--- PETIKAN TEKS ---

Pemeriksaan dilakukan paling lambat pekan depan.
Pemeriksaan dilakukan terkait dugaan manipulasi data nilai rapor yang dilakukan pihak sekolah untuk meluluskan siswa-siswinya.
Unhas mem-black list SMAN 3 setelah ditemukan kecurangan 12 peserta JPPB dari sekolah ini.
Selain membatalkan kelulusan mereka, sekolah ini juga tak bisa lagi "Segera akan diperiksa dan ditindaklanjuti. Tentu kita harus melakukan klarifikasi untuk mengetahui duduk permasalahannya. Kami minta masyarakat memberi waktu," kata Kepala Dinas Pendidikan Kota Makassar, Muhammad Natsir Azis, kemarin, yang mengaku sedang melakukan tugas kedinasan di Bekasi.
Jika hasil pemeriksaan ditemukan adanya oknum yang melakukan pemalsuan dokumen termasuk adanya faktor kesengajaan, maka pemerintah kota (pemkot) menyiapkan sanksi tegas.
"Jika terbukti tentu akan ada sanksi berat. Tergantung hasil pemeriksaan," tegas Natsir yang mengaku sudah menerima tembusan langsung dari Rektor Unhas.
Sanksi berupa teguran, mutasi, pencopotan, sampai pencabutan status sebagai pegawai negeri sipil (PNS).
Seperti mekanisme pemberian sanksi bagi kepala sekolah (kepsek) yang terlibat pungutan liar (pungli) baru-baru ini, hasil pemeriksaan internal dinas pendidikan kemudian dilaporkan kepada caretaker Wali Kota Makassar Andi Herry Iskandar.
Herry Berang
Herry mengaku berang atas mark up nilai rapor siswa-siswi SMAN.

--- DATA SUMBER ---

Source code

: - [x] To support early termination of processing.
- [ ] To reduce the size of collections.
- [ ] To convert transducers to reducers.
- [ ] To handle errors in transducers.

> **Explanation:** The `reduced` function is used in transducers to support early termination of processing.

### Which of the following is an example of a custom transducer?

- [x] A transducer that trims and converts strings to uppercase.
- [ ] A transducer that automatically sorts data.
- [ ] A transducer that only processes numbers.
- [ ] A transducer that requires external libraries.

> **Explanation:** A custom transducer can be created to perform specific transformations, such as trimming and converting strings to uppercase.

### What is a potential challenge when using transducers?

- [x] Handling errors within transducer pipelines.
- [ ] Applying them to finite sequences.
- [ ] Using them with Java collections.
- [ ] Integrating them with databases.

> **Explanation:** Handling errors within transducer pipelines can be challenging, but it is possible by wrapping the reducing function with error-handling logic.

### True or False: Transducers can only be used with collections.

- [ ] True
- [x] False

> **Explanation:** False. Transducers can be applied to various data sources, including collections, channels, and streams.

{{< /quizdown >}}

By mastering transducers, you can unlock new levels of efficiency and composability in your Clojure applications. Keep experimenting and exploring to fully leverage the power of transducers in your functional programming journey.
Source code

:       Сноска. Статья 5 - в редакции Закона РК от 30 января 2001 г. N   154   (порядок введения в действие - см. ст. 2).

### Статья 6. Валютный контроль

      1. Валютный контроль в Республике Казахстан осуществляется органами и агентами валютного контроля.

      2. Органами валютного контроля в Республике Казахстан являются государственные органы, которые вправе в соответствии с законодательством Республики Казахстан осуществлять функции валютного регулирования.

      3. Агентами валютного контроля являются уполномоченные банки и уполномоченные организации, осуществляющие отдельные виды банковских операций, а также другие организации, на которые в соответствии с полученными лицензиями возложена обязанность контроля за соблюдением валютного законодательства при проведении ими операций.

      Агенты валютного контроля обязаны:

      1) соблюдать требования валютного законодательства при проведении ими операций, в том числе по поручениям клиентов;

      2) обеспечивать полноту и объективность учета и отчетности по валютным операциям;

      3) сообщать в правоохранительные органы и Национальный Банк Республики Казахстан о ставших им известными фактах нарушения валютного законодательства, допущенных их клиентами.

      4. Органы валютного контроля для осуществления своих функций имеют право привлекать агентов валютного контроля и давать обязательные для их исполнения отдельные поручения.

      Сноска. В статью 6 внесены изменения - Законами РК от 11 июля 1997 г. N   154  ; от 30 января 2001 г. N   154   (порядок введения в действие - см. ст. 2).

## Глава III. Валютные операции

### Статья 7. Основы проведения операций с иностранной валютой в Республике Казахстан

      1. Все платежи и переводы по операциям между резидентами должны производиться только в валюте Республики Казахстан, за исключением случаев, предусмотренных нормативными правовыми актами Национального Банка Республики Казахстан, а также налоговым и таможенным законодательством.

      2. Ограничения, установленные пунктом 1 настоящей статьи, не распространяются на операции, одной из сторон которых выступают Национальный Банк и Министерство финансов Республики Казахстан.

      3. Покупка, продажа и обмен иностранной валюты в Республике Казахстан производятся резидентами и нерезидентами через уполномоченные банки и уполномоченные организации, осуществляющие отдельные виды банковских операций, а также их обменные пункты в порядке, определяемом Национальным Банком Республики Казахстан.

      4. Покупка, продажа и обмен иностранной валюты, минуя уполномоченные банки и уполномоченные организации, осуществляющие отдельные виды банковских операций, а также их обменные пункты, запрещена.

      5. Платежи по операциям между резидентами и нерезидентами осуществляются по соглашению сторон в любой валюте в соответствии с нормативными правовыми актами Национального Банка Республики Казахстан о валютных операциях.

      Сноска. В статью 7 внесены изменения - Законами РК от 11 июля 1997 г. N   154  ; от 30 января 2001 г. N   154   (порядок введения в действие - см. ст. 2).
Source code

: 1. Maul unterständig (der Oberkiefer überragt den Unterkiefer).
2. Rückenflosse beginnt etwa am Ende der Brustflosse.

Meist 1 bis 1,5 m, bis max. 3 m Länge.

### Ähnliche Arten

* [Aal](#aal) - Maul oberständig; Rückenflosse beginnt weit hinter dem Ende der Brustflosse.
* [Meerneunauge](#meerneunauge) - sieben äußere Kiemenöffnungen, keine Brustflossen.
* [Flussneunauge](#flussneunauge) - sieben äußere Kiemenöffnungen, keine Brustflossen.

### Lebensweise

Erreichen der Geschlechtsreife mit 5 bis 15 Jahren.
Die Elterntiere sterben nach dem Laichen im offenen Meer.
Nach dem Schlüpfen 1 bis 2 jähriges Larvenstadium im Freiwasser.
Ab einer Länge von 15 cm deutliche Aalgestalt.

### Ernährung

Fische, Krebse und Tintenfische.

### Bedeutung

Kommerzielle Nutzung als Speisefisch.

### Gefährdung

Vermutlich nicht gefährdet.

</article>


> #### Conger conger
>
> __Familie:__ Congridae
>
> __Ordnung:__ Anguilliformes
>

---

**URAIAN SOAL:**
Lanjutkan berita tentang dugaan manipulasi nilai rapor siswa SMAN 3 di atas, mulai setelah kalimat terakhirnya.

**JAWABAN DI BAWAH:**
Jika informasi itu benar, Herry memastikan akan ada sanksi berat bagi Ambo Sakka.
Herry menegaskan hal ini saat dihubungi via telepon selularnya, Kamis (24/7). Saat dihubungi, keponakan almarhum Jenderal M Jusuf ini mengaku sedang berada di Solo, Jawa Tengah.
"Tapi saya akan cari tahu dulu fakta-faktanya dengan berkoordinasi dengan Universitas Hasanuddin. Baru kita akan pelajari kasusnya," jelas Herry yang juga alumnus Unhas ini.
Mantan Kepala Dinas Kelautan dan Perikanan Kota Makassar itu diagendakan tiba di Makassar, Jumat (25/7) hari ini.
Setiba di kota ini, ia akan segera memanggil Kadiknas Makassar, Natsir.
"Kalau sudah jelas faktanya, saya akan ambil sikap tegas terkait kasus ini. Hal ini tidak bisa dibiarkan," ujar Herry.
Tokoh Prihatin
Kasus mark up nilai rapor untuk bebas tes di Unhas yang dilakukan SMAN 3 mengundang banyak pihak yang mengaku prihatin dan menyesalkan adanya tindakan tersebut.
Sikap prihatin datang dari anggota DPD RI Aziz Qhahar Mudzakkar dan Ketua Presidium Ikatan Cendekiawan Muslim Indonesia (ICMI) Muda AM Iqbal Parewangi.
"Saya menyesalkan hal itu. Perbuatan itu tergolong kejahatan moral. Saya mendukung mereka yang melakukan mark up diberi sanksi," ujar Aziz yang menggelar jumpa pers terkait rencana kegiatan Azis For People (AFP) di Warkop Daeng Anas di Jl Pelita, Makassar, kemarin.
Sedangkan Iqbal yang juga salah seorang dewan pakar AFP juga mengecam tindakan itu.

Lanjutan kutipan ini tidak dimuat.